The north wind carried away the blood of Tiamat, and Marduk split her skull and tore her dragon skin into two pieces. With these he formed heaven and earth, separating one from the other, and in the upper regions he set the homes of the gods, created the stars in the sky, and ordained the paths they should follow. He outlined the constellations, placing them so that they should serve
as signs to indicate the day, the years and the seasons to humankind. He fixed the dome of heaven in place
with a great bolt, and set a watchman there to guard it. He surveyed the skies, and built the Zodiac. Then he
rested from his labours, hailed by gods and men alike as the dragon slayer.

 

For the Arabs, the sky's Dragon ate a camel (Al Rakis), a camel's mother and its baby (Alwaid), three wolfs (Abid and Adiban), a male hyena (Asich) and even a whole house (Alsafi) in which beduines were cooking their dishes; all these, names of stars belonging to the constellation.

 

Later, the dragon appeared in the medieval iconography, through Saint George's legend.

 

According to the Greek Mythology, Draco was a dragon which spitted fire and watched over the entrance to the Hespérides,

where the golden apples grew, and Hercules killed him. Queen Hera put the dragon in the sky as a sign of its fidelity.
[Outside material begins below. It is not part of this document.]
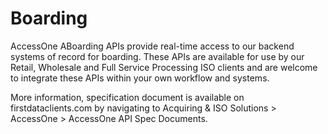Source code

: # Boarding

AccessOne ABoarding APIs provide real-time access to our backend systems of record for boarding. These APIs are available for use by our Retail, Wholesale and Full Service Processing ISO clients and are welcome to integrate these APIs within your own workflow and systems.

More information, specification document is available on firstdataclients.com by navigating to Acquiring & ISO Solutions > AccessOne > AccessOne API Spec Documents.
After having attacked Atenea while she was fighting against the Titans, battle which lasted ten long years, she picked the dragon and with strength, threw it to the sky.

 

However, while Chaldean, Greeks and Romans saw a dragon, Indian Mythology says it is an alligator called 'Shi-shu-mara' and Persians discovered a man eating a snake called 'Azhdeha'.

Despite Thuban is in the Dragon's tale, its name may cause confussion because it means "the snake's head", although those duties belong to Eltanin and Rastaban.

The Great Egyptian Khufu Pyramids (Keops), located in Giza, seem to have been planned and built with Thuban as reference when Thuban was the polar star around 2500 a.C. And the pyramid was built in such a way that Thuban was visible day and night from the deepest part of the funerarious chamber. Apparently, other pyramids have been planned and built with the polar star as focal point. Basically, one of the axis of the pyramid pointed at the celestial north pole and the other to Orion's belt.